Data items
* BEGIN *
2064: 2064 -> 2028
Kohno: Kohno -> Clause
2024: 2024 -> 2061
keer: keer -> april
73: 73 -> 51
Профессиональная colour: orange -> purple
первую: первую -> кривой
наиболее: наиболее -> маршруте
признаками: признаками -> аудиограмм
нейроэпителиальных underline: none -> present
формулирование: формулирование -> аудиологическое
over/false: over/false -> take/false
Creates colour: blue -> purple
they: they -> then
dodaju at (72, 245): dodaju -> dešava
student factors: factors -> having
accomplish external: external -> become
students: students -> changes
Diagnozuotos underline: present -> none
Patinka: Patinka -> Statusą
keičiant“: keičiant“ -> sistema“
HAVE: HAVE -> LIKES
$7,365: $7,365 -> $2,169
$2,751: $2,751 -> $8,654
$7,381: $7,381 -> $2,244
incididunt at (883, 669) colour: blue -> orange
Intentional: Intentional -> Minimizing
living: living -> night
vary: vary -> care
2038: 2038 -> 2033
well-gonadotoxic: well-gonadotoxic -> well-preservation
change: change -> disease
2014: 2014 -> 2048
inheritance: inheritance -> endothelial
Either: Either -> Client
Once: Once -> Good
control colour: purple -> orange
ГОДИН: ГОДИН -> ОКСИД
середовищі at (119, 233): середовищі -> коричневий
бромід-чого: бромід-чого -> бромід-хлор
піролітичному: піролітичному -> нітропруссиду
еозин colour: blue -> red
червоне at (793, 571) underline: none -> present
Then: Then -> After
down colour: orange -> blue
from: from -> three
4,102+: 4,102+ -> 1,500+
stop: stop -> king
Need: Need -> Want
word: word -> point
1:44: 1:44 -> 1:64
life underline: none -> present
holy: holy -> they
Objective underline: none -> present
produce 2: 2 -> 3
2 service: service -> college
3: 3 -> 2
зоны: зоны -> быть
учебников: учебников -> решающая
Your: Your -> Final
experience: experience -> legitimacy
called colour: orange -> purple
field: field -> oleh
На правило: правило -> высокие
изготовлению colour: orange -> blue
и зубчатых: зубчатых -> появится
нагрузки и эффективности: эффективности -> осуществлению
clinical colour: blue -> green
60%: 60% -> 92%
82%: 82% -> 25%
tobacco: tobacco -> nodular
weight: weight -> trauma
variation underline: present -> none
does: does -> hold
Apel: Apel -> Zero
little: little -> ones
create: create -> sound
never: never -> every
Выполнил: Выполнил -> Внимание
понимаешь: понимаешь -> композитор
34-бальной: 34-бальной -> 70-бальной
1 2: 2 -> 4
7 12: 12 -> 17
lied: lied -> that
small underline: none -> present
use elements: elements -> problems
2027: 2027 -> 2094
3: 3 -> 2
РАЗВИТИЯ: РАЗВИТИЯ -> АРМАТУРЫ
* END *
Copy out the lines of the material from the first one through the line containing "нейроэпителиальных underline: none -> present", both included, without changing anything.

:: THE RESPONSE ::
2064: 2064 -> 2028
Kohno: Kohno -> Clause
2024: 2024 -> 2061
keer: keer -> april
73: 73 -> 51
Профессиональная colour: orange -> purple
первую: первую -> кривой
наиболее: наиболее -> маршруте
признаками: признаками -> аудиограмм
нейроэпителиальных underline: none -> present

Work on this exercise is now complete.